Deputy Prime Minister of Moldova for European Integration
- Incumbent
- Assumed office 5 February 2024
- President: Maia Sandu
- Prime Minister: Dorin Recean Alexandru Munteanu Eugen Osmochescu (acting) Vasile Tofan
- Preceded by: Iurie Leancă (2019)

Secretary of State of the Ministry of Foreign Affairs and European Integration
- In office 22 November 2023 – 5 February 2024
- President: Maia Sandu
- Prime Minister: Dorin Recean
- Minister: Nicu Popescu Mihai Popșoi

Foreign Policy Advisor to the President
- In office 10 January 2023 – 27 December 2023
- President: Maia Sandu
- Succeeded by: Olga Roșca
- In office 4 January 2021 – 8 October 2021
- President: Maia Sandu
- Preceded by: Aureliu Ciocoi

Secretary General of the Office of the President of Moldova
- In office 8 October 2021 – 10 January 2023
- President: Maia Sandu
- Preceded by: Andrei Spînu
- Succeeded by: Veaceslav Negruța

Personal details
- Born: 29 January 1984 (age 42) Chișinău, Moldavian SSR, Soviet Union
- Education: Moldova State University European Institute University of Wrocław Rutgers University

= Cristina Gherasimov =

Moldovan politician (born 1984)

Cristina Gherasimov (born 29 January 1984) is a Moldovan politician. She currently serves as Deputy Prime Minister for European Integration of Moldova in the Tofan Cabinet.
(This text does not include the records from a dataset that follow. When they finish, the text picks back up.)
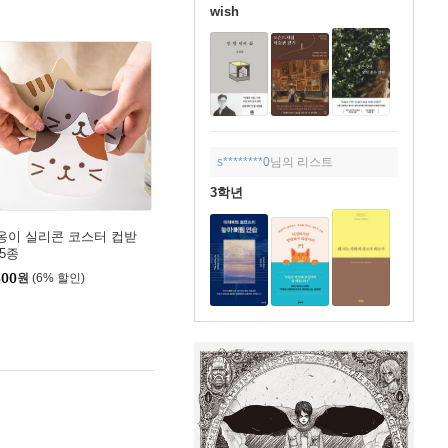
wish
s********0
님의 리스트
3학년
옹이 실리콘 코스터 컵받
 5종
500
원
(6% 할인)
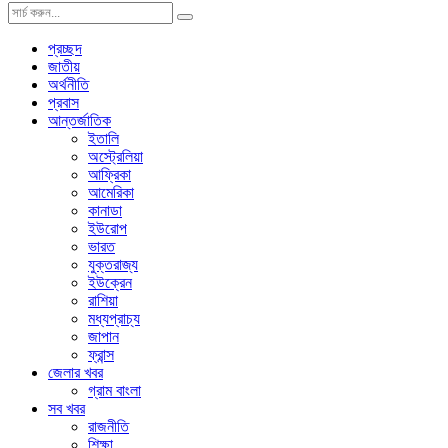
প্রচ্ছদ
জাতীয়
অর্থনীতি
প্রবাস
আন্তর্জাতিক
ইতালি
অস্ট্রেলিয়া
আফ্রিকা
আমেরিকা
কানাডা
ইউরোপ
ভারত
যুক্তরাজ্য
ইউক্রেন
রাশিয়া
মধ্যপ্রাচ্য
জাপান
ফ্রান্স
জেলার খবর
গ্রাম বাংলা
সব খবর
রাজনীতি
শিক্ষা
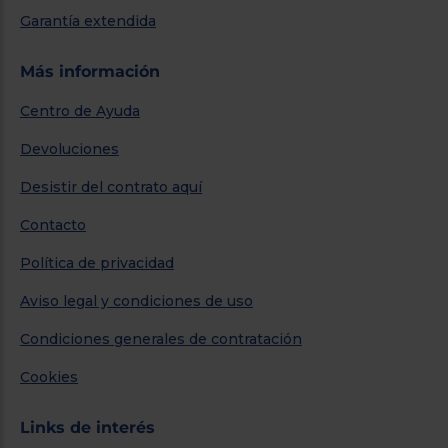
Garantía extendida
Más información
Centro de Ayuda
Devoluciones
Desistir del contrato aquí
Contacto
Política de privacidad
Aviso legal y condiciones de uso
Condiciones generales de contratación
Cookies
Links de interés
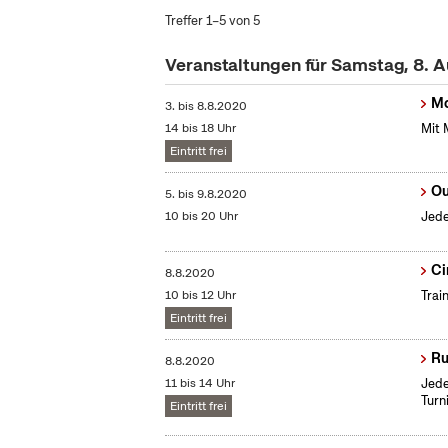
Treffer 1–5 von 5
Veranstaltungen für Samstag, 8. 
Mo
3.
bis
8.8.2020
14 bis 18 Uhr
Mit 
Eintritt frei
Ou
5.
bis
9.8.2020
10 bis 20 Uhr
Jede
Ci
8.8.2020
10 bis 12 Uhr
Trai
Eintritt frei
Ru
8.8.2020
11 bis 14 Uhr
Jede
Turn
Eintritt frei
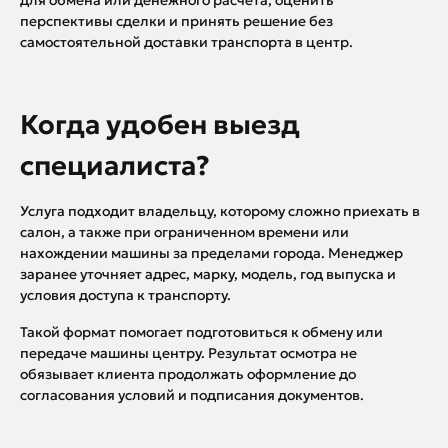
перспективы сделки и принять решение без
самостоятельной доставки транспорта в центр.
Когда удобен выезд
специалиста?
Услуга подходит владельцу, которому сложно приехать в
салон, а также при ограниченном времени или
нахождении машины за пределами города. Менеджер
заранее уточняет адрес, марку, модель, год выпуска и
условия доступа к транспорту.
Такой формат помогает подготовиться к обмену или
передаче машины центру. Результат осмотра не
обязывает клиента продолжать оформление до
согласования условий и подписания документов.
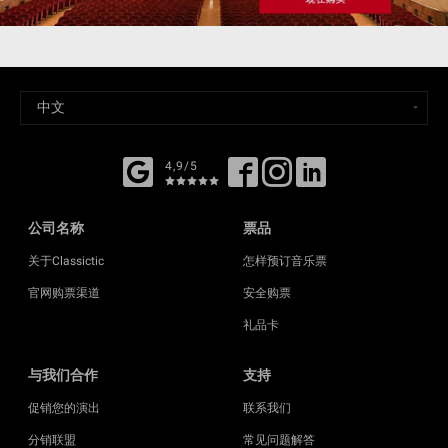
4,9/5
公司名称
票品
关于Classictic
怎样预订音乐票
官网购票渠道
安全购票
礼品卡
与我们合作
支持
促销您的演出
联系我们
分销联盟
常见问题解答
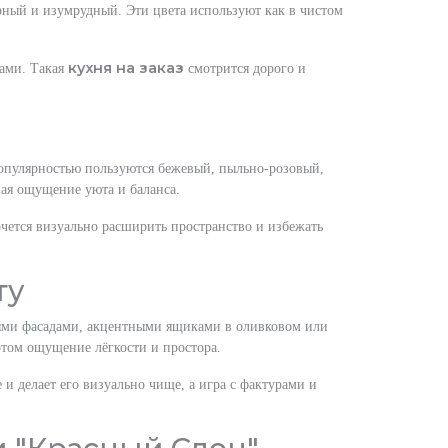
рный и изумрудный. Эти цвета используют как в чистом
кухня на заказ
дами. Такая
смотрится дорого и
популярностью пользуются бежевый, пыльно-розовый,
вая ощущение уюта и баланса.
очется визуально расширить пространство и избежать
ту
сными фасадами, акцентными ящиками в оливковом или
этом ощущение лёгкости и простора.
и делает его визуально чище, а игра с фактурами и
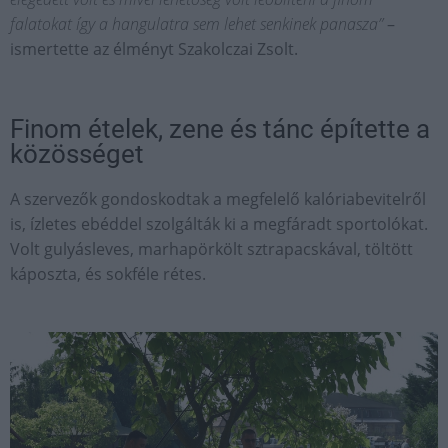
falatokat így a hangulatra sem lehet senkinek panasza”
–
ismertette az élményt Szakolczai Zsolt.
Finom ételek, zene és tánc építette a
közösséget
A szervezők gondoskodtak a megfelelő kalóriabevitelről
is, ízletes ebéddel szolgálták ki a megfáradt sportolókat.
Volt gulyásleves, marhapörkölt sztrapacskával, töltött
káposzta, és sokféle rétes.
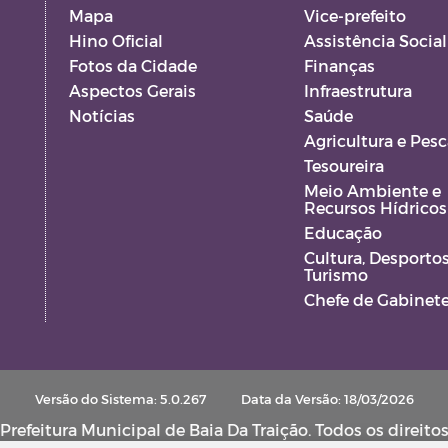
Mapa
Vice-prefeito
Hino Oficial
Assistência Social
Fotos da Cidade
Finanças
Aspectos Gerais
Infraestrutura
Notícias
Saúde
Agricultura e Pesc
Tesoureira
Meio Ambiente e
Recursos Hídricos
Educação
Cultura, Desportos
Turismo
Chefe de Gabinet
Versão do Sistema: 5.0.267
Data da Versão: 18/03/2026
refeitura Municipal de Baia Da Traição. Todos os direito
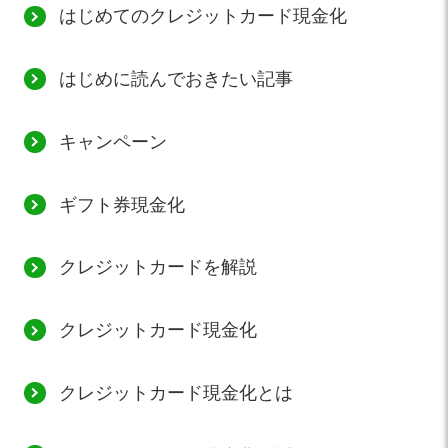
はじめてのクレジットカード現金化
はじめに読んでおきたい記事
キャンペーン
ギフト券現金化
クレジットカードを解説
クレジットカード現金化
クレジットカード現金化とは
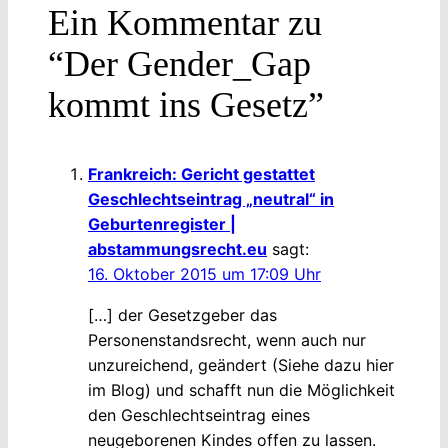
Ein Kommentar zu
“Der Gender_Gap
kommt ins Gesetz”
Frankreich: Gericht gestattet
Geschlechtseintrag „neutral“ in
Geburtenregister |
abstammungsrecht.eu
sagt:
16. Oktober 2015 um 17:09 Uhr
[…] der Gesetzgeber das
Personenstandsrecht, wenn auch nur
unzureichend, geändert (Siehe dazu hier
im Blog) und schafft nun die Möglichkeit
den Geschlechtseintrag eines
neugeborenen Kindes offen zu lassen.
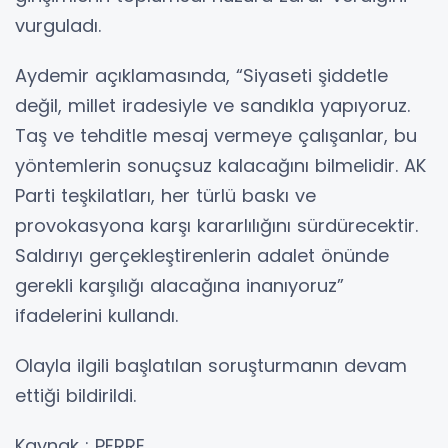
vurguladı.
Aydemir açıklamasında, “Siyaseti şiddetle
değil, millet iradesiyle ve sandıkla yapıyoruz.
Taş ve tehditle mesaj vermeye çalışanlar, bu
yöntemlerin sonuçsuz kalacağını bilmelidir. AK
Parti teşkilatları, her türlü baskı ve
provokasyona karşı kararlılığını sürdürecektir.
Saldırıyı gerçekleştirenlerin adalet önünde
gerekli karşılığı alacağına inanıyoruz”
ifadelerini kullandı.
Olayla ilgili başlatılan soruşturmanın devam
ettiği bildirildi.
Kaynak : PERRE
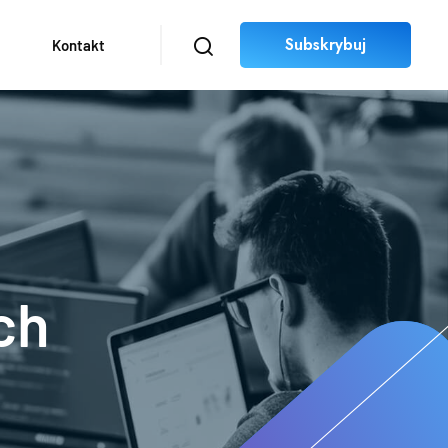
Subskrybuj
Kontakt
ch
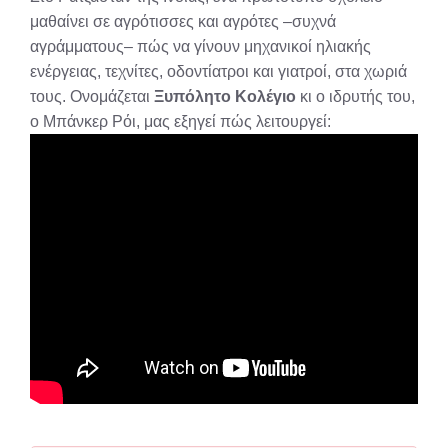
μαθαίνει σε αγρότισσες και αγρότες –συχνά
αγράμματους– πώς να γίνουν μηχανικοί ηλιακής
ενέργειας, τεχνίτες, οδοντίατροι και γιατροί, στα χωριά
τους. Ονομάζεται
Ξυπόλητο Κολέγιο
κι ο ιδρυτής του,
ο Μπάνκερ Ρόι, μας εξηγεί πώς λειτουργεί:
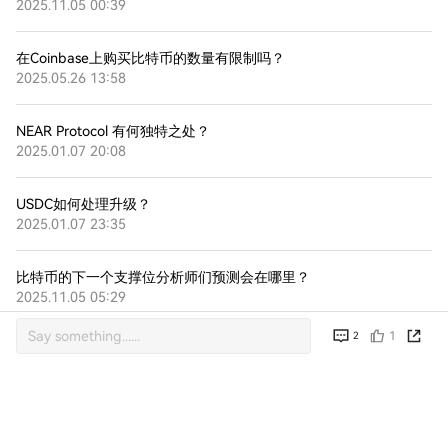
2025.11.05 00:39
在Coinbase上购买比特币的数量有限制吗？
2025.05.26 13:58
NEAR Protocol 有何独特之处？
2025.01.07 20:08
USDC如何处理升级？
2025.01.07 23:35
比特币的下一个支撑位分析师们预测会在哪里？
2025.11.05 05:29
1
2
As part of her role, she leads the talks for Accession of Moldova to the European Union and hope the negotiation framework set out by the European Commission will enable to speed up the domestic reform agenda for a quicker accession.

== Early life ==
Gherasimov was born on 29 January 1984. From 2002 to 2007 she studied at the Moldova State University in Chișinău, graduating from the Faculty of International Relations. While studying she had an exchange program for a year at Hamilton College in New York. From 2008 to 2009 she then attended the European Institute for Advanced International Studies, receiving her master's degree before going to the University of Wroclaw. From 2009 to 2011, she then studied at Wroclaw, graduating with her second master's in international relations. She then studied for her PhD in political science from Rutgers University, where she was simultaneously a lecturer in international relations and European politics from 2013 to 2016.

After graduating she worked as a research fellow at the Chatham House, specializing in the Russia and Eurasia Program, before becoming a research fellow at the Robert Bosch Center for Central and Eastern Europe, Russia, and Central Asia until 2020.

== Political career ==
Before becoming minister, she was state secretary at the Ministry of Foreign Affairs. In 2024 she became Deputy Prime Minister of European Affairs and European Integration in Dorin Recean's government.